Resources · Tuition Reimbursement
NYC private school tuition reimbursement: how Carter cases work
When the New York City Department of Education fails to offer a child with a disability an appropriate program, federal law lets parents place the child in a private school and seek public funding for the tuition. These claims are called Carter cases. SixOneThree PLLC is a boutique New York City special education law firm whose managing attorney has personally litigated more than 700 impartial hearings, with tuition reimbursement as a core practice area.
The legal foundation
The Individuals with Disabilities Education Act (IDEA) requires school districts to provide every eligible child a Free Appropriate Public Education, known as FAPE. Two Supreme Court decisions, Burlington (1985) and Carter (1993), established that when a district fails to do so, parents may unilaterally enroll their child in an appropriate private school and recover the tuition. In New York City this plays out through a due process complaint and an impartial hearing against the DOE.
Will the NYC DOE pay for my child's private school?

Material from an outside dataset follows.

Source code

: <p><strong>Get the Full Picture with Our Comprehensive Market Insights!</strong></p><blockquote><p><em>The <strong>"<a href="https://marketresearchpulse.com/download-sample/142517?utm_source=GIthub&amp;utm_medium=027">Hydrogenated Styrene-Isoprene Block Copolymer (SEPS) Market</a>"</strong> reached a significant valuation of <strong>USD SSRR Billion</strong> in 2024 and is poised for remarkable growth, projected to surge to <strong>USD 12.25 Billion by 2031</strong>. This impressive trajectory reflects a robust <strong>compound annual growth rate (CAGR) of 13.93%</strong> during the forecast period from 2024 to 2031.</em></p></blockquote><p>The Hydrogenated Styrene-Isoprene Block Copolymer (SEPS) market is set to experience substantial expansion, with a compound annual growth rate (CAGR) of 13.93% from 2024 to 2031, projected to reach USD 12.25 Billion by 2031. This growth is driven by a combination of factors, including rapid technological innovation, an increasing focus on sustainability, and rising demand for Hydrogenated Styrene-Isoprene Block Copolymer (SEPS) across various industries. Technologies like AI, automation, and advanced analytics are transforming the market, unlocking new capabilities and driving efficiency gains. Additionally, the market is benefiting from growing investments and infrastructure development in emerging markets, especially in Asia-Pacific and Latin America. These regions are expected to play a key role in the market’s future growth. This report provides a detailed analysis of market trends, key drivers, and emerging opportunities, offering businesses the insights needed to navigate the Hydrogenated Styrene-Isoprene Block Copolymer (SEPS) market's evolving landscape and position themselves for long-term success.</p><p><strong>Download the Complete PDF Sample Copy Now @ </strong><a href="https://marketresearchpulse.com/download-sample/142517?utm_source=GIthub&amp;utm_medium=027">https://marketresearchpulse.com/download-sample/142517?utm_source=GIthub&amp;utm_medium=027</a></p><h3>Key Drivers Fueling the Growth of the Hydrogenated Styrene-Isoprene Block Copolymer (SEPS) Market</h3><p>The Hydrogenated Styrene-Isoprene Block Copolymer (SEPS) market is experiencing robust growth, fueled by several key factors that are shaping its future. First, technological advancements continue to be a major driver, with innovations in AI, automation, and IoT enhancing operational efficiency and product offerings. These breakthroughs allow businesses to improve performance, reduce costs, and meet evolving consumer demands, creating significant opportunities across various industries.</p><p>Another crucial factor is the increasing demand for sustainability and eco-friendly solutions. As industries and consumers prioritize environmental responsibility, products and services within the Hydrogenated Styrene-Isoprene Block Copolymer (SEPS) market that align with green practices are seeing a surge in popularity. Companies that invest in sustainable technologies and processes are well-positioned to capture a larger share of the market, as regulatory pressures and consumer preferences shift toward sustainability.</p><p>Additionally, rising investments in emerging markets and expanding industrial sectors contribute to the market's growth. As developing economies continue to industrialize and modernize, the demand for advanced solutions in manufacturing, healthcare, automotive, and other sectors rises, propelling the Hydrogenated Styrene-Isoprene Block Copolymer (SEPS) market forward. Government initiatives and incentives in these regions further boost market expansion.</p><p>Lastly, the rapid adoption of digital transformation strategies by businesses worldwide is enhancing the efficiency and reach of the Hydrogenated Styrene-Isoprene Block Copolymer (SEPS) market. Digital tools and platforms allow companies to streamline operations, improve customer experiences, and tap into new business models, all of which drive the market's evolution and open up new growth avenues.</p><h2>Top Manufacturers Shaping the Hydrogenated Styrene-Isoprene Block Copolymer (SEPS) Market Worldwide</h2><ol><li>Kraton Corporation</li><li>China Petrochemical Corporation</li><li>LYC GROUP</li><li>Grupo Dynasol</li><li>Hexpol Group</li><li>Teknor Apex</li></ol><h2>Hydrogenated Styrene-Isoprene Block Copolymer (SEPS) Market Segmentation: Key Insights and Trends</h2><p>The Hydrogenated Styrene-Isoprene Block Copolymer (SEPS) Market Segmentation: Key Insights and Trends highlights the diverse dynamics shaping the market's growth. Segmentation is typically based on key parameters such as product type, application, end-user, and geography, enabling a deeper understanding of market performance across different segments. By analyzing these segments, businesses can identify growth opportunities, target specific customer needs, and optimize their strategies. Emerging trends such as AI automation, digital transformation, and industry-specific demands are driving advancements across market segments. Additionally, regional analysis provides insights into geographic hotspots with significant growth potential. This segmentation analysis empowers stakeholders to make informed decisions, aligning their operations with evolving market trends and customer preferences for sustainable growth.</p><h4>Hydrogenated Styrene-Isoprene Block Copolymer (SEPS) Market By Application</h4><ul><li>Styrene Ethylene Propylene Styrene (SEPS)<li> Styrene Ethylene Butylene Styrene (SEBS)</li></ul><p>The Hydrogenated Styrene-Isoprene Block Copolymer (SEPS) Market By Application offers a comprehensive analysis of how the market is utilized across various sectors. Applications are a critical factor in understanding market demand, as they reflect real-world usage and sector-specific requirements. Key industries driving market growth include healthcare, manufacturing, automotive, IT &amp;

Often yes, when three things are true: the DOE failed to offer your child a Free Appropriate Public Education (FAPE), the private school you chose is appropriate for your child's needs, and the equities favor you, which mostly means you cooperated with the process and gave proper notice. This is called a Carter case, after the 1993 Supreme Court decision in Florence County School District Four v. Carter. Parents who prevail can recover tuition through an impartial hearing or settlement.
What is the three prong Burlington Carter test?
Prong one: the school district failed to offer FAPE, for example an IEP missing needed services or a placement that cannot implement it. Prong two: the parent's chosen private placement is appropriate, meaning it is reasonably calculated to provide educational benefit. The school does not need to be state approved or perfect. Prong three: equitable considerations support the parent, including timely ten day notice and cooperation with the Committee on Special Education.
What is the ten day notice and why does it matter?
Before removing a child to a private school at public expense, parents must give the school district written notice at least ten business days before the removal. The notice should explain why the public program is inadequate, identify the private school, and state the intent to seek public funding. Missing or vague notice is one of the most common ways families weaken an otherwise strong reimbursement claim.
What is the difference between Carter and Connors funding?
Carter reimburses parents for tuition they have already paid once they prevail. Connors funding orders the DOE to pay the school directly when parents prove they cannot front the tuition, in addition to meeting the standard three prongs. Connors is how families without the resources to prepay tuition can still access an appropriate private placement.
What is a Nickerson letter?
When the DOE misses its legal timeline to evaluate or place a child, typically 60 days from consent to evaluate, the family may be entitled to a Nickerson letter, also called a P1 letter. It authorizes immediate enrollment in a state approved nonpublic school at public expense for that school year.
Do I need a lawyer for a tuition reimbursement case in NYC?
These cases are won on evidence, deadlines, and documentation: evaluations, progress data, IEP history, the ten day notice, and a record built for a hearing officer. The DOE is represented at hearings. Under IDEA, parents who prevail can also recover reasonable attorney fees from the district, which means strong cases are often handled at no net cost to the family.
How big is the Carter case system in NYC?
Very large. NYC has spent more than 700 million dollars a year on Carter tuition funding in recent years, with total private placement spending above 1 billion dollars, and families file well over ten thousand due process complaints annually. Hearings are administrative, most matters settle, and parents who proceed to hearing frequently prevail.
How SixOneThree approaches these cases
We audit the IEP history and service record, confirm the ten day notice is timely and specific, build the evidentiary record evaluations and hearing officers find persuasive, and litigate or settle through the impartial hearing process. As a boutique practice we take a limited docket so each family receives genuine attention, and we explain every step in plain language.
This page is general information, not legal advice, and reading it does not create an attorney client relationship.